Buyers aren't flocking to shop for homes. "Our traffic still
stinks," Toll said. But those who show up have become more serious
about buying rather than just asking for ever-deeper discounts, he
said. Among markets that have shown improvement recently, he said,
are the New York suburbs, Washington, D.C., Virginia, the west
coast of Florida from Naples to Tampa, and northern California.
Toll is cautious about encouraging customers to select quality
upgrades that sharply raise the price, Toll said, because of the
risk that appraisers, who have become more conservative, may nix
transactions at prices that appear high in relation to other recent
sales.
The Horsham, Pa.-based company recently has offered weekend
specials, such as discounted upgrades on countertops or cabinets
and mortgage rates of below 4%. The company's Web site touts
"amazing incentives" and "special limited-time offers." But Toll
said improving demand, especially since mid-July, has allowed it to
reduce incentives in "many markets," primarily in the Northeast and
mid-Atlantic states.
In the overall housing market, sales at the low end have been
much stronger recently than those at the upper end. That's partly
because mortgage rates are higher for "jumbo" loans, those too
large to be guaranteed by government-backed investors Fannie Mae
(FNM) and Freddie Mac (FRE). In the highest-cost parts of the
country, Fannie and Freddie can guarantee loans up to $729,750.

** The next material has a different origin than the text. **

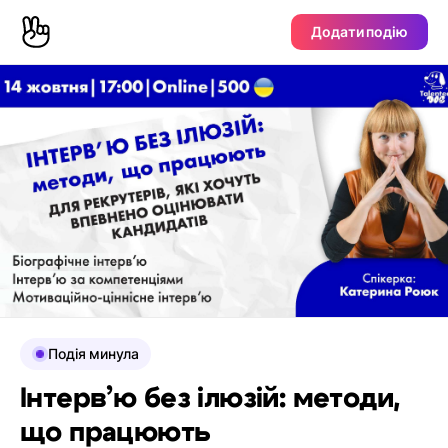
Додати подію
Подія минула
Інтерв’ю без ілюзій: методи,
що працюють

But Toll has kept its prices low enough so that 73% of buyers
were able to use loans backed by Fannie, Freddie, the Federal
Housing Administration or other government entities in the latest
quarter, a spokeswoman said. About 17% paid cash for their homes,
and only 10% needed jumbo loans.
The average price for net purchase contracts signed in the
latest quarter was $535,000, down 7.6% from a year earlier. Those
prices don't include the value of subsidized mortgages or some
advertised options, such as an added room, so the true price drop
probably is more than 7.6%.
Builders generally have been shrinking homes to lure today's
more cautious buyers. The average size of new detached
single-family homes sold in the U.S. declined to 2,545 square feet
in 2008 from 2,587 a year earlier, according to the U.S. Census
Bureau. The average had been gradually increasing for years.

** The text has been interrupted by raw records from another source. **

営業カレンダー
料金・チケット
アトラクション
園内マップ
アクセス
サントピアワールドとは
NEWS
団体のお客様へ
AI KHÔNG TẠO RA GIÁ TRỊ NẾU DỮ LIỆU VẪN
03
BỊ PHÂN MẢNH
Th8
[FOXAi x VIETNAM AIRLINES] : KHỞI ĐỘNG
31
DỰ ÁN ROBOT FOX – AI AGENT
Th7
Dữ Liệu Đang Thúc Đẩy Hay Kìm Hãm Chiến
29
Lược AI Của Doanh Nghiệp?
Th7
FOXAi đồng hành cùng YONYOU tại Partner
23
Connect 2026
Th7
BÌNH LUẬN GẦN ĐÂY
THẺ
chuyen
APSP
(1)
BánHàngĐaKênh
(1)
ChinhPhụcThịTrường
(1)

But Toll said in a conference call that he doesn't see such a
trend for the upscale homes his company sells. "I don't see people
wanting smaller homes," he said. "I think the luxury market is here
to stay."
Toll said its orders in the third quarter normally are lower
than those in the second quarter, which coincides with the spring
buying rush, but this year orders in the third quarter were up 44%
from the prior quarter. A rise in the third quarter from the second
quarter has occurred only three other times since fiscal 1986, Toll
said.
Fewer buyers got cold feet. Toll's cancellation rate in the
quarter was 8.5%, down from 19% a year earlier and the lowest since
the fiscal second quarter of 2006.
"Buyers are more conservative and careful" than they were during
the housing boom, said Doug Yearley, a regional president for Toll.
But many "still want the big house with all the upgrades," he
said.
Toll's revenue fell to $461.3 million from $796.7 million a year
earlier. Earnings and other data for the quarter are due to be
released Aug. 27. Toll estimated that pretax write-downs related to
operating communities, land and land options and joint ventures in
the third quarter will be between $90 million and $160 million.